Boze Cialo 3-min.jpg

Jest on bohaterem fantastycznie napisanym, jak również zagranym. Najjaśniejsza gwiazda z aktorskiego gwiazdozbioru tegorocznego festiwalu w Gdyni, czyli charakterystyczny Bartosz Bielenia, uważnie przenosi na ekran słowa zawarte w wyjątkowo wnikliwym scenariuszu Pacewicza. Aktor z potencjałem tak ogromnym, jak wiara jego bohatera, otrzymał rolę z gatunku tych, od których kariery błyskawicznie szybują w górę. Bielenia świetnie oddaje dualizm swej postaci – jest niesamowicie wiarygodny zarówno jako sługa Boży z powołania, co niestroniący od imprez łobuz po przejściach. Biorąc pod uwagę jego ponadprzeciętną aparycję i talent, gwarantuję, że jeszcze będzie o nim głośno. Prawiąc komplementy w stronę odtwórcy głównej roli, nie można zapomnieć o równie wybitnym drugim planie. Eliza Rycembel, Aleksandra Konieczna i Tomasz Ziętek jako pełen dzikiego temperamentu kolega z poprawczaka o ksywie „Pinczer” – wszyscy odgrywają drugoplanowe małe arcydzieła. Klasę pokazał także reżyser. Komasa, wsparty scenariuszem z najwyższej półki, nakręcił swój najdojrzalszy film w karierze i być może najlepszy polski film tego roku. Twórca „Miasta 44” stroni od często zarzucanego mu (raz słusznie, raz nie) efekciarstwa i taniej symboliki, o którą bardzo łatwo w tego typu kinie. Nawet gdy w filmie pojawia się niespodziewany zwrot akcji, Komasa i Pacewicz nie uciekają w sensację, a zamiast tego kontynuują opowieść wcześniej obranymi środkami.

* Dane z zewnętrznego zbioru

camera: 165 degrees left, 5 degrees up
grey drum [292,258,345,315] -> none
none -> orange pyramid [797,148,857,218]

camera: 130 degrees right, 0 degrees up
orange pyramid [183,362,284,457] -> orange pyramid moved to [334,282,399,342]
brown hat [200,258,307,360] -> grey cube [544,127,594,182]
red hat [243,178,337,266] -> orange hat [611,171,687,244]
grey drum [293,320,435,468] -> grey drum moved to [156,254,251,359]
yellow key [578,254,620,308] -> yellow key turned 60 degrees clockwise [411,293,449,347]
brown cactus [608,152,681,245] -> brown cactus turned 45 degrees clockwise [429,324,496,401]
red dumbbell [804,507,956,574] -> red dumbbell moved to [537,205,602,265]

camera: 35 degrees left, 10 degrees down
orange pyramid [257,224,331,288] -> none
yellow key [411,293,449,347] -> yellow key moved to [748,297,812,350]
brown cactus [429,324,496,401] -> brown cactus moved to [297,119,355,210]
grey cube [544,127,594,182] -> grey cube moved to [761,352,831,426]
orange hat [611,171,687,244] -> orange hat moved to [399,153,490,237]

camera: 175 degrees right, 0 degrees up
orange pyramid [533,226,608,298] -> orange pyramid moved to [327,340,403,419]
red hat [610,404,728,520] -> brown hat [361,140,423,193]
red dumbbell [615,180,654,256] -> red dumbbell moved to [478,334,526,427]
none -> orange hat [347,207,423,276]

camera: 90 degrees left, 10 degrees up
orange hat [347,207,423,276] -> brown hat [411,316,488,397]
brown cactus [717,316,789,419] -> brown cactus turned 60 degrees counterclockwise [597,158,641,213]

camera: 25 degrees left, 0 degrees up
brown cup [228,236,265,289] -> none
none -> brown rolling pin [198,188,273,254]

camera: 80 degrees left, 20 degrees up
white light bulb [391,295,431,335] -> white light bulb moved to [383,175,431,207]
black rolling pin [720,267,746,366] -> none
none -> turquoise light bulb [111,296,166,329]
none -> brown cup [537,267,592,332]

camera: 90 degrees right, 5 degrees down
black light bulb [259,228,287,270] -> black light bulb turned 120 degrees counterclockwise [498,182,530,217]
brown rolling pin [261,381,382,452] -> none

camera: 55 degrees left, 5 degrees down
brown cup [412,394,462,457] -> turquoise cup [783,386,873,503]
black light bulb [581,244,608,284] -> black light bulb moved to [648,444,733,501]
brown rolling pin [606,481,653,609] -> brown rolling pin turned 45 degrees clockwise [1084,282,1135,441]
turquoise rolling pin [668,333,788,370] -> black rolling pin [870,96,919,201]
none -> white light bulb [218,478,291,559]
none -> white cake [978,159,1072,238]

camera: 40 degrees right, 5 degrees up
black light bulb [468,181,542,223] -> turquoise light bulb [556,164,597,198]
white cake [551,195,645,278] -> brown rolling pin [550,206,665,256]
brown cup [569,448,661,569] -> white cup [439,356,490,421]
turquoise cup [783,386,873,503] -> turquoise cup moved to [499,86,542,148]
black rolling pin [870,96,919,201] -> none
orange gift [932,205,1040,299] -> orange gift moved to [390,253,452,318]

Sposób, w jaki portretują wiejskie środowisko, budzi duży szacunek. Nie ma w „Bożym Ciele” miejsca na małomiasteczkową szyderę czy ironię. Nie ma znanego z polskiego kina patrzenia z góry lub wytykania palcami. Twórców interesuje człowiek – nieidealny, ze wszystkimi swoimi słabościami, a przy tym otwarty na zmianę. Chylę czoła przed obydwoma Panami nie tylko za postawę, ale również za konsekwencję i jakość, która za tym poszła. Film ogląda się jak mądrą przypowieść o byciu wiernym swym ideałom, odwróceniu ról społecznych, a także – co wybrzmiewa bodaj najmocniej  – o przebaczeniu. Nauki księdza Daniela/Tomasza nie pójdą w las!